As an important approach to automatic control, electrohydraulic servo control system has been widely used in many sections of national economy and social surroundings due to its advantages such as high level of control precision, quick response speed and high immunity to load variations. Electrohydraulic servo valves, the key part of an EHC servo system, with its function of transferring low-power electrical signal to large-power hydraulic output quickly and precisely, play an essential role in deciding the whole performance of the system. Direct-drive servo valve has come to be an important trend in fluid power transmission and control, in that it has advantages like compact structure, quick response, strong immunity to pollution, strong reliability, no leakage in pilot stage and no influence of supply pressure to performance. Therefore, improving its performance, can be beneficial to enhancing the control performance of the EHC servo system, better satisfying the market requirements and pushing forward the fluid power technology.

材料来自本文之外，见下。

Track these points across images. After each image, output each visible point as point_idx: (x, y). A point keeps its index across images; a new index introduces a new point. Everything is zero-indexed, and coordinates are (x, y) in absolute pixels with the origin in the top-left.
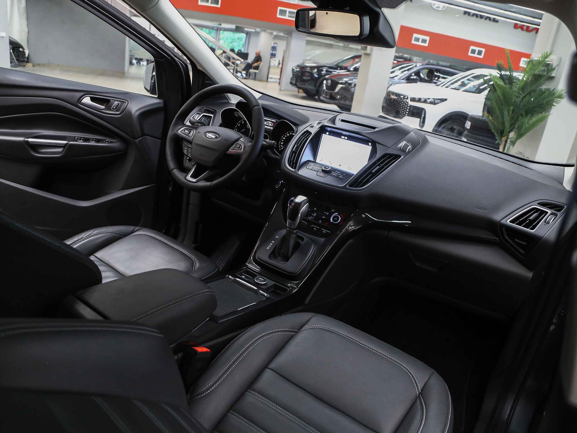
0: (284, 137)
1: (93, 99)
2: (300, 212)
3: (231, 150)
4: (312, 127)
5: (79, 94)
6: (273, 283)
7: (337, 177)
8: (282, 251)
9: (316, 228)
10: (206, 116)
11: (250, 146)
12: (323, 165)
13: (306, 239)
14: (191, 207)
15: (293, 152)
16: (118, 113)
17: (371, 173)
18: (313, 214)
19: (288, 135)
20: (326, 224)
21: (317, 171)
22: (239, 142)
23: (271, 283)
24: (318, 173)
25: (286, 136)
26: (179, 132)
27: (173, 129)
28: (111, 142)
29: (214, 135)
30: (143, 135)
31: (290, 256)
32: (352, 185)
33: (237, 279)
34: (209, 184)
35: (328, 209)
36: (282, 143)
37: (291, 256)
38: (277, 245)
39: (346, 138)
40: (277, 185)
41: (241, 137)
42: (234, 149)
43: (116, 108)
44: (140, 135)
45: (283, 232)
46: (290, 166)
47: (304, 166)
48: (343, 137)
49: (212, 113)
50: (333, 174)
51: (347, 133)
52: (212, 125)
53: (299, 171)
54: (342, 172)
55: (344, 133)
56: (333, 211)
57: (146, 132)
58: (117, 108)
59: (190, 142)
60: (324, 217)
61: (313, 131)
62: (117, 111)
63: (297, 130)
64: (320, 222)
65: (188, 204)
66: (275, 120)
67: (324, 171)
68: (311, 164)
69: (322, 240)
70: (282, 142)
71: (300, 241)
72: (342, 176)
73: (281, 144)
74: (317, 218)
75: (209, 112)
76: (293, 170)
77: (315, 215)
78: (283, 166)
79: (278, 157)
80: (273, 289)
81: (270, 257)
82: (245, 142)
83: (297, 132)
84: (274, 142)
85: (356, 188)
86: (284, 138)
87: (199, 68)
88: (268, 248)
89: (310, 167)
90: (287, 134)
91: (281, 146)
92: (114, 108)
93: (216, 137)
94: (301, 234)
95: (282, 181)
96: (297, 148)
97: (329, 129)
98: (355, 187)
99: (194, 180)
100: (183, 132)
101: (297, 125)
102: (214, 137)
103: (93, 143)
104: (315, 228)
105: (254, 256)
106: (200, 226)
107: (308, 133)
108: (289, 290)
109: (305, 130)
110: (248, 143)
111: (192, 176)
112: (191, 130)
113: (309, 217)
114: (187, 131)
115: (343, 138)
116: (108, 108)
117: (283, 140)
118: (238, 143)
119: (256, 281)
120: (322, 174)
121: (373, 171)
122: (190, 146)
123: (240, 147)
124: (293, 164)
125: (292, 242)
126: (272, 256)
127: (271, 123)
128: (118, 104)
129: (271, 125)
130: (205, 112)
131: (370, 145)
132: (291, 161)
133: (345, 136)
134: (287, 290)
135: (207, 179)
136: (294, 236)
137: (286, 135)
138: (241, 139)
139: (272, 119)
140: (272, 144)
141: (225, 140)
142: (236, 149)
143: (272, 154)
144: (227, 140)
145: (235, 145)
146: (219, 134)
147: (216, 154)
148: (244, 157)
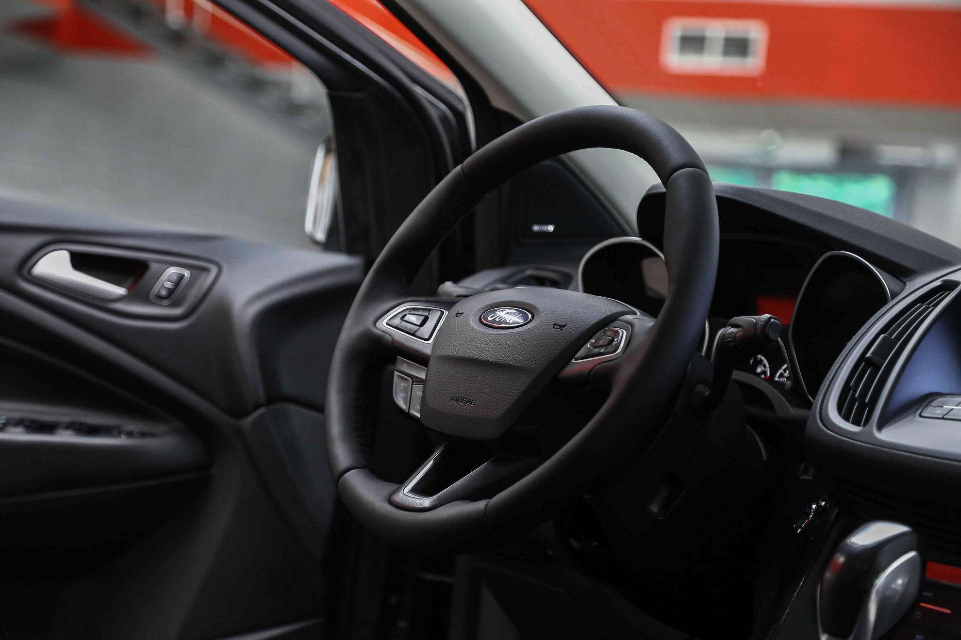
1: (80, 262)
2: (876, 589)
5: (24, 243)
11: (651, 329)
15: (863, 366)
16: (177, 311)
22: (614, 325)
26: (383, 324)
27: (358, 319)
28: (143, 435)
29: (513, 314)
30: (274, 397)
34: (478, 506)
40: (799, 522)
41: (628, 312)
42: (591, 353)
43: (171, 292)
46: (846, 418)
53: (882, 431)
57: (288, 386)
58: (173, 296)
59: (421, 360)
62: (175, 304)
68: (940, 401)
76: (857, 430)
78: (814, 428)
82: (636, 322)
83: (894, 296)
84: (770, 318)
87: (498, 102)
89: (939, 412)
92: (164, 293)
93: (523, 319)
95: (823, 504)
96: (885, 346)
99: (425, 502)
100: (397, 321)
101: (902, 273)
102: (515, 320)
103: (65, 437)
110: (649, 322)
111: (416, 490)
112: (430, 310)
114: (412, 318)
116: (138, 294)
118: (606, 332)
122: (422, 376)
123: (612, 342)
128: (181, 277)
132: (851, 399)
135: (474, 493)
138: (625, 317)
140: (761, 325)
141: (555, 324)
142: (596, 350)
143: (789, 406)
144: (564, 326)
145: (593, 341)
146: (534, 307)
147: (516, 387)
148: (625, 374)
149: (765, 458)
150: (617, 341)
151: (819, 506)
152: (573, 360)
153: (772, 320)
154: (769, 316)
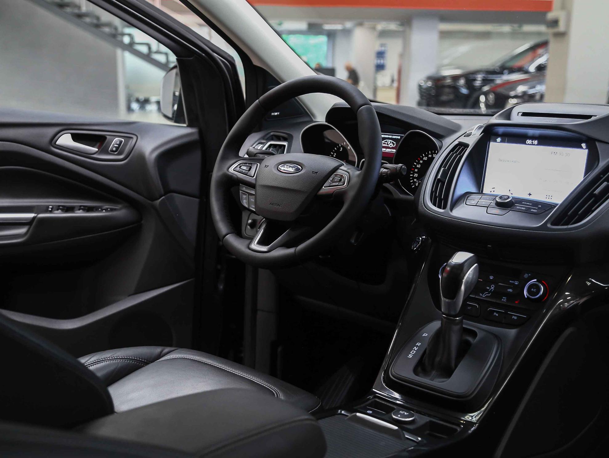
0: (418, 163)
1: (76, 138)
2: (464, 281)
3: (325, 189)
4: (469, 135)
5: (51, 131)
6: (426, 419)
7: (527, 212)
8: (438, 359)
9: (497, 312)
10: (275, 146)
11: (359, 176)
12: (496, 196)
13: (480, 335)
14: (260, 315)
15: (437, 182)
16: (121, 157)
17: (592, 195)
18: (488, 288)
19: (425, 159)
20: (517, 302)
21: (488, 207)
22: (339, 172)
23: (423, 420)
24: (491, 210)
25: (421, 162)
26: (231, 170)
27: (220, 168)
28: (112, 210)
29: (292, 167)
30: (168, 191)
31: (453, 364)
32: (556, 221)
33: (358, 414)
34: (291, 250)
35: (517, 275)
36: (416, 175)
37: (456, 366)
38: (426, 349)
39: (536, 142)
40: (415, 245)
41: (342, 165)
42: (331, 185)
43: (117, 148)
44: (162, 192)
45: (436, 325)
46: (435, 205)
47: (463, 200)
48: (529, 142)
49: (285, 139)
50: (518, 207)
51: (537, 132)
52: (288, 152)
53: (453, 211)
54: (535, 203)
55: (531, 132)
56: (526, 276)
58: (119, 150)
59: (252, 186)
60: (510, 290)
61: (471, 141)
62: (120, 154)
63: (440, 144)
64: (504, 299)
65: (255, 311)
66: (398, 136)
67: (500, 205)
68: (473, 196)
69: (512, 332)
70: (416, 173)
71: (470, 339)
72: (535, 209)
73: (414, 178)
74: (497, 294)
75: (279, 138)
76: (441, 211)
77: (492, 288)
78: (421, 208)
79: (411, 197)
80: (428, 432)
81: (415, 371)
82: (349, 171)
83: (441, 148)
84: (402, 166)
85: (565, 227)
86: (419, 166)
88: (410, 356)
89: (474, 202)
90: (423, 157)
91: (415, 180)
92: (114, 149)
93: (298, 170)
94: (469, 325)
95: (424, 237)
96: (445, 174)
97: (501, 130)
98: (562, 225)
99: (264, 249)
100: (238, 169)
101: (440, 137)
102: (291, 170)
103: (79, 214)
104: (495, 314)
105: (386, 373)
106: (279, 349)
107: (463, 146)
108: (459, 429)
109: (456, 142)
110: (356, 171)
111: (260, 243)
112: (252, 164)
113: (481, 294)
114: (245, 168)
115: (528, 144)
116: (104, 150)
117: (416, 170)
118: (336, 175)
119: (394, 417)
120: (497, 211)
121: (597, 192)
122: (253, 192)
123: (341, 180)
124: (440, 200)
125: (454, 339)
126: (419, 369)
127: (392, 143)
128: (121, 142)
129: (392, 146)
130: (272, 140)
131: (584, 147)
132: (436, 197)
133: (533, 138)
134: (456, 430)
135: (286, 245)
136: (456, 328)
137: (422, 159)
138: (342, 168)
139: (392, 135)
140: (398, 169)
141: (313, 172)
142: (334, 184)
143: (400, 194)
144: (317, 172)
145: (331, 179)
146: (302, 164)
147: (300, 199)
148: (351, 194)
149: (390, 215)
150: (344, 180)
151: (422, 239)
152: (323, 187)
153: (403, 167)
154: (402, 165)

The thesis deep analyzed and researched the direct-drive servo valve, utilizing theory analysis, computer simulation, finite element numerical computation and experimental study. A permanent-magnet polarized, differential controlled, moving-iron type, high pressure, bi-directional electrical-mechanical converter is put forward, the matching relation between its structure parameters is determined by simulation, and the experimental results indicate that the converter has a linear working range of ± 1mm, hysteresis lower than 2%, and frequency response 160Hz. A high-pressure eddy current displacement sensor is presented, and a temperature-drift compensation method employing non-inductive coil is also brought forward through theoretical analysis on the causes of temperature drift, both the simulated and experimental results show that the sensor has an effective range of 8mm, precision of 0.5%, frequency response of 500Hz. Finally, two types of direct-drive servo valve, one with and one without displacement feedback, are raised, then the matching relation between the structure parameters and the performance are discussed, and experiments are carried out, both the simulated and experimental results prove that the valves have achieved excellent characteristics, with nominal pressure 21MPa, nominal flow 40L/min, nominal electrical current 2A, hysteresis lower than 7% (without position feedback) and 3% (with position feedback), frequency response 120Hz.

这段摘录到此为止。